| N.Y. App. Div. | Jan 22, 1996

In an action for a judgment declaring the rights of the parties under an insurance policy, the plaintiff Tri-Municipal Sewer Commission appeals from an order and judgment (one paper) of the Supreme Court, Dutchess County (Beisner, J.), entered December 23, 1993, which, inter alia, granted the motion by the defendant Continental Insurance Company for summary judgment, and declared that the pollution exclusion clause in the subject policy applied to exclude coverage for the plaintiff’s claims.

Ordered that the order and judgment is affirmed, with costs.

The plaintiff designed, constructed, and maintained a sewage treatment plant in the Town of Poughkeepsie pursuant to an agreement between the Village of Wappingers Falls and the Town of Poughkeepsie. During the start-up phase of the plant’s operation, an adjoining property owner sued the plaintiff, complaining that odors emanating from the plant had damaged him and his property. The plaintiff, in turn, tendered the claim to the defendant, its liability insurer, which subsequently denied coverage of the claim based on the following pollution exclusion clause in its policy: "This insurance does not apply * * * to bodily injury or property damage arising out of the discharge, disbursal, release or escape of smoke, vapors, soot, fumes, acids, alkalis, toxic chemicals, liquids or gases, waste materials or other irritants, contaminants or pollutants into or upon land, the atmosphere or any water course or body of water; but this exclusion does not apply if such discharge, disbursal, release or escape is sudden and accidental”.

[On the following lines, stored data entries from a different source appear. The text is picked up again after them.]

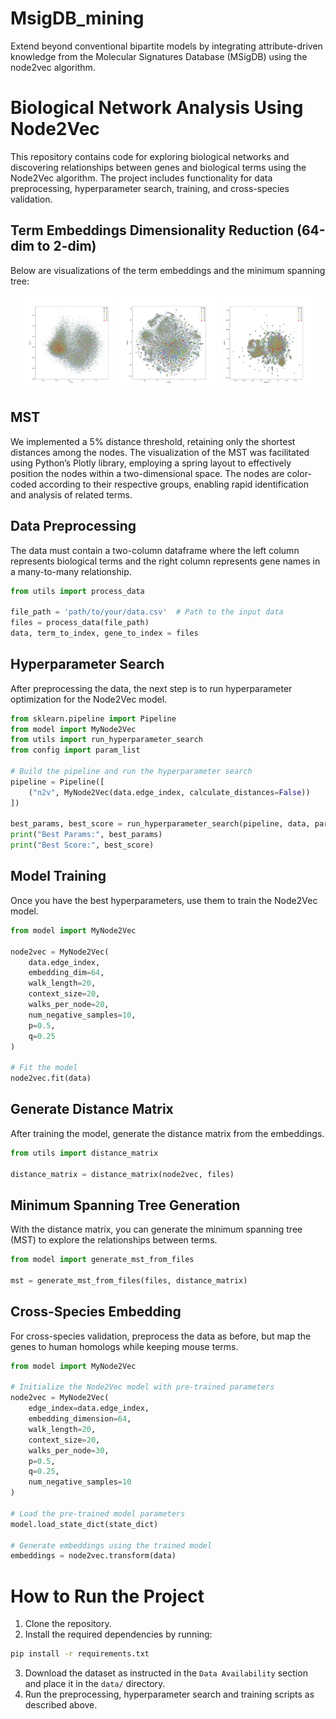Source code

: # MsigDB_mining
Extend beyond conventional bipartite models by integrating attribute-driven knowledge from the Molecular Signatures Database (MSigDB) using the node2vec algorithm. 

# Biological Network Analysis Using Node2Vec

This repository contains code for exploring biological networks and discovering relationships between genes and biological terms using the Node2Vec algorithm. The project includes functionality for data preprocessing, hyperparameter search, training, and cross-species validation. 

## Term Embeddings Dimensionality Reduction (64-dim to 2-dim)

Below are visualizations of the term embeddings and the minimum spanning tree:

<p align="center">
  <img src="pic/Hs_termsFromMsigDB_PCA_64.png" alt="Term Embeddings PCA" width="30%">
  <img src="pic/Hs_termsFromMsigDB_TSNE_64.png" alt="Term Embeddings <i>t</i>-SNE" width="30%">
  <img src="pic/Hs_termsFromMsigDB_UMAP_64.png" alt="Term Embeddings UMAP" width="30%">
</p>

## MST

We implemented a 5% distance threshold, retaining only the shortest distances among the nodes. The visualization of the MST was facilitated using Python’s Plotly library, employing a spring layout to effectively position the nodes within a two-dimensional space. The nodes are color-coded according to their respective groups, enabling rapid identification and analysis of related terms.


## Data Preprocessing

The data must contain a two-column dataframe where the left column represents biological terms and the right column represents gene names in a many-to-many relationship.

```python
from utils import process_data

file_path = 'path/to/your/data.csv'  # Path to the input data
files = process_data(file_path)
data, term_to_index, gene_to_index = files
```

## Hyperparameter Search

After preprocessing the data, the next step is to run hyperparameter optimization for the Node2Vec model.

```python
from sklearn.pipeline import Pipeline
from model import MyNode2Vec
from utils import run_hyperparameter_search
from config import param_list

# Build the pipeline and run the hyperparameter search
pipeline = Pipeline([
    ("n2v", MyNode2Vec(data.edge_index, calculate_distances=False))
])

best_params, best_score = run_hyperparameter_search(pipeline, data, param_list)
print("Best Params:", best_params)
print("Best Score:", best_score)
```

## Model Training

Once you have the best hyperparameters, use them to train the Node2Vec model.

```python
from model import MyNode2Vec

node2vec = MyNode2Vec(
    data.edge_index,
    embedding_dim=64,
    walk_length=20,
    context_size=20,
    walks_per_node=20,
    num_negative_samples=10,
    p=0.5,
    q=0.25
)

# Fit the model
node2vec.fit(data)
```

## Generate Distance Matrix

After training the model, generate the distance matrix from the embeddings.

```python
from utils import distance_matrix

distance_matrix = distance_matrix(node2vec, files)
```

## Minimum Spanning Tree Generation

With the distance matrix, you can generate the minimum spanning tree (MST) to explore the relationships between terms.

```python
from model import generate_mst_from_files

mst = generate_mst_from_files(files, distance_matrix)
```

## Cross-Species Embedding

For cross-species validation, preprocess the data as before, but map the genes to human homologs while keeping mouse terms.

```python
from model import MyNode2Vec

# Initialize the Node2Vec model with pre-trained parameters
node2vec = MyNode2Vec(
    edge_index=data.edge_index,
    embedding_dimension=64,
    walk_length=20,
    context_size=20,
    walks_per_node=30,
    p=0.5,
    q=0.25,
    num_negative_samples=10
)

# Load the pre-trained model parameters
model.load_state_dict(state_dict)

# Generate embeddings using the trained model
embeddings = node2vec.transform(data)
```

# How to Run the Project
1. Clone the repository.
2. Install the required dependencies by running:
```bash
pip install -r requirements.txt
```
3. Download the dataset as instructed in the `Data Availability` section and place it in the `data/` directory.
4. Run the preprocessing, hyperparameter search and training scripts as described above.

We reject the plaintiff’s contention that this pollution exclusion clause does not apply to municipal insureds. The determinative factor is whether a particular entity is in fact responsible for pollution, regardless of whether the polluter is a commercial entity or otherwise (see, County of Colombia v Continental Ins. Co., 83 NY2d 618; Town of Harrison v National Union Fire Ins. Co., 219 AD2d 640). Here, the allegations in the underlying complaint fit squarely within the exclusion of the policy, and consequently, coverage for the claim was properly denied. Bracken, J. P., Miller, Altman and Florio, JJ., concur.